Scuffs and Patches

Smalldaughter’s tone was polite but imperative. It was the second sentence that moved me into a sprint that made my back quit hurting. I heard her voice echo down the hall. “Jack, I need you.

“Ruby got hit by a car.”

The girls’ trust is touching. I wasn’t as  calm as they are when I was a kid, surely not self-possessed enough to sit calmly and tell my buddy Bill, “I think you should go get your dad.”

Actually, Billy and I would usually pause and try to cook up a plausible story to explain away our injuries, but girls are smarter than boys. For either kind of kid, I don’t know why the reflex isn’t “get Mom!”

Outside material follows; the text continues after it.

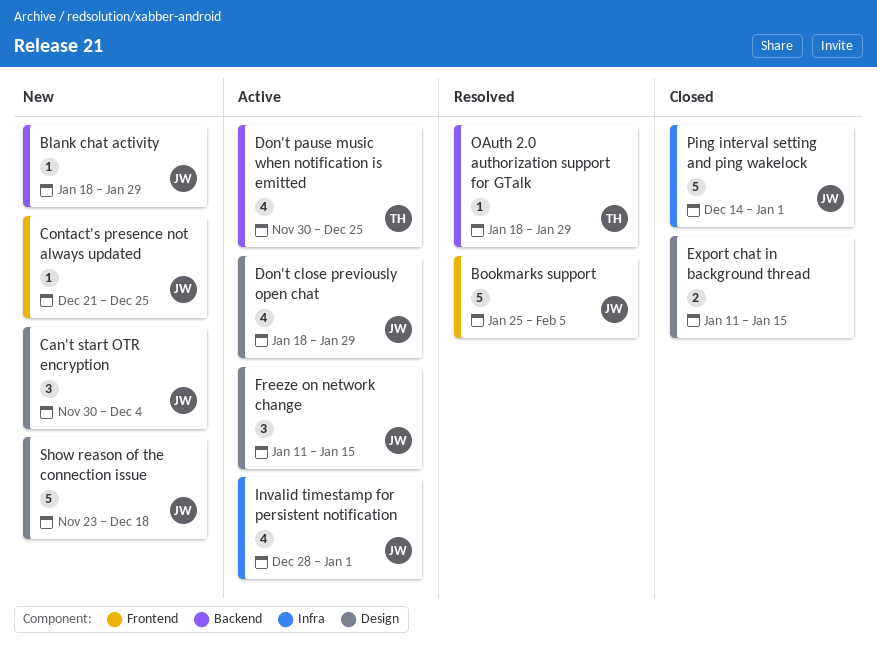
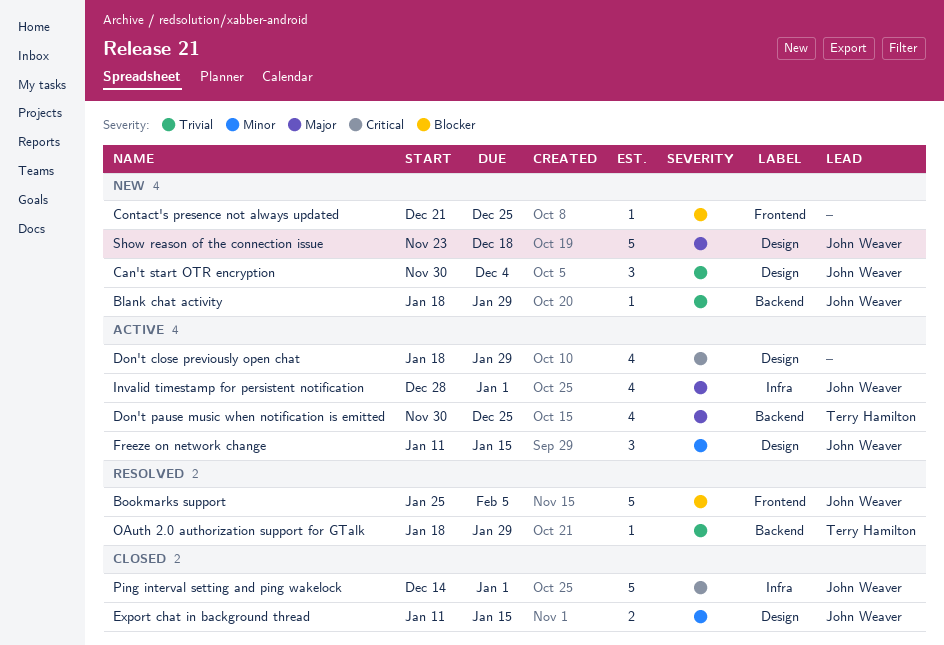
Contact's presence not always updated, owner: John Weaver -> none
Don't close previously open chat, owner: John Weaver -> none
Export chat in background thread, owner: none -> John Weaver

Moms do 90 percent of the Band-Aid and kisses routine, which is by far the world’s most proven psychological first aid. Women are expected to know what to do, but guys are expected to take charge of the scene. Do not blame me for this psychosocial phenomenon; I was mostly raised by Mom. She did the Band-Aids and kisses routine admirably, and was careful enough with us that we got fluoride on our teeth twice a year and allergy shots in the spring. Pretty sure she wasn’t trying to kill us…

Except that Mom trusted Bill’s dad to take over whenever there was copious blood flow. That was convenient enough. We lived close to their family, and I spent a lot of nights at their house — which more than a couple of times resulted in emergency room visits. I was a clumsy, nearsighted kid, maturing to no one’s surprise into a clumsy, nearsighted adult. No kid was ever better at hurting himself.

Image courtesy of Wikimedia Commons

Image courtesy of Wikimedia Commons

Then there were the visits to my own Dad’s house, where we did stuff that Mom wouldn’t allow. E-room tours included the time I got my Sting-Ray up to approximately light speed before sticking the landing on my chin (12 stitches in three layers), the time I flipped a Honda ATC 90 onto myself (scar is still there above my left knee), the time I broke my leg skiing and separated the bone by hobbling back to the Ski Patrol shack (nine weeks in a full leg cast), and the first time I broke my leg on a dirt bike.

That one was a doozy. Multiple fractures of the tibia and fibula, with compartment syndrome that had to be relieved by a fasciotomy. Do not Google that procedure near mealtime. Suffice it to say that an amputation would have sucked a lot more than the hardware that Dr. Shenkar installed that day, but it might have hurt less. A year later he took it out again, and told me I wouldn’t be able to run very well. I’ve been running badly ever since. Damn good doctor, but I digress.

All I meant to say here was that I talked to Dad today. He won’t remember the call. While we were chatting, he asked me if I’ve seen their cottage yet. That would be the duplex at the senior care center where he and I sat a couple of weeks ago, sorting through old military pictures in search of supporting evidence for his VA claim.

Ruby will be okay. She wears a good helmet to keep her good brain unbroken, and her pupils were normal. Her knee will swell and stiffen, but there weren’t any nasty rattling crunches or pulpy traumas apparent. Those scrapes are gonna sting, but Ruby’s a trooper. She didn’t bother to make up a story. Actually, she apologized to the woman whose bumper she berm-shot… several times. She barely winced when I cleaned up the oozing parts, and didn’t even cry when her ma showed up and started to leak. Her dad collected everyone up and they headed off to the emergency room to perform the requisite safety checks.

Smalldaughter will take Ruby’s shift on Safety Patrol until that knee loosens up. They’re very organized, these kids – wired on redundant circuits, forward-thinking and alert. It was Smalldaughter who first made comms from the incident site today. I was proud to see that she didn’t break down the least bit until after Ruby was bundled into their family car. Proud of all the moms and daughters, truth be known.

But it’s Dad who I’m gonna call tomorrow, just to tell him thanks. He won’t remember it, of course.

But I do.

Comments

  1. Good kid there. Damn good folks too. Give Ruby well wishes from me if you would.

  2. Keith the verbose(and more than slightly annoying) says

    When stuff like this happens is when memories return and you find out if you have / are doing good with your kids. I’d say that you two have done a dang fine job.

  3. Well done on everyone’s part; sounds pretty much like the usual dramas of parenting and growing up. Like you, I spent more time dreaming up plausible stories which usually got me into more trouble than if I tell the truth. When I see you this summer I will tell you the infamous 12th birthday new bicycle crash/crush on Donna story.
    I have never lived it down but managed to grow into it. That’s not quite a metaphor is it.